START Data to process

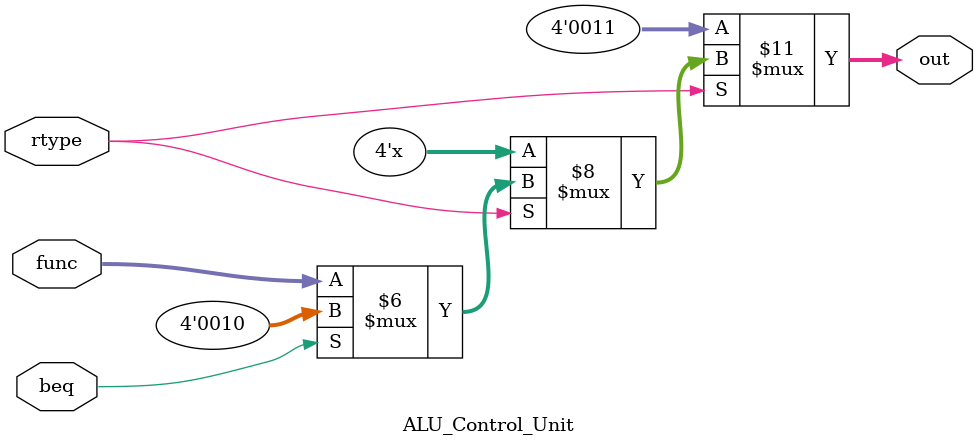
<source format=v>
`timescale 1ns / 1ps
module ALU_Control_Unit(func, rtype, beq, out
    );
	 input [3:0] func;
	 input rtype;
	 input beq;
	 output reg [3:0] out;
	 
	 always @(*)
	 begin
	 if(rtype == 1)
	 begin
	 if(beq == 1)
	 out = 4'b0010;
	 else
	 out = func;
	 end
	 else
	 out = 4'b0011;
	 end

endmodule
</source>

END Data to process

- _Exercise requirements_
Would you transcribe all of the data exactly, apart from its pictures?

- _Solution for this problem_
<source format=v>
`timescale 1ns / 1ps
module ALU_Control_Unit(func, rtype, beq, out
    );
	 input [3:0] func;
	 input rtype;
	 input beq;
	 output reg [3:0] out;
	 
	 always @(*)
	 begin
	 if(rtype == 1)
	 begin
	 if(beq == 1)
	 out = 4'b0010;
	 else
	 out = func;
	 end
	 else
	 out = 4'b0011;
	 end

endmodule
</source>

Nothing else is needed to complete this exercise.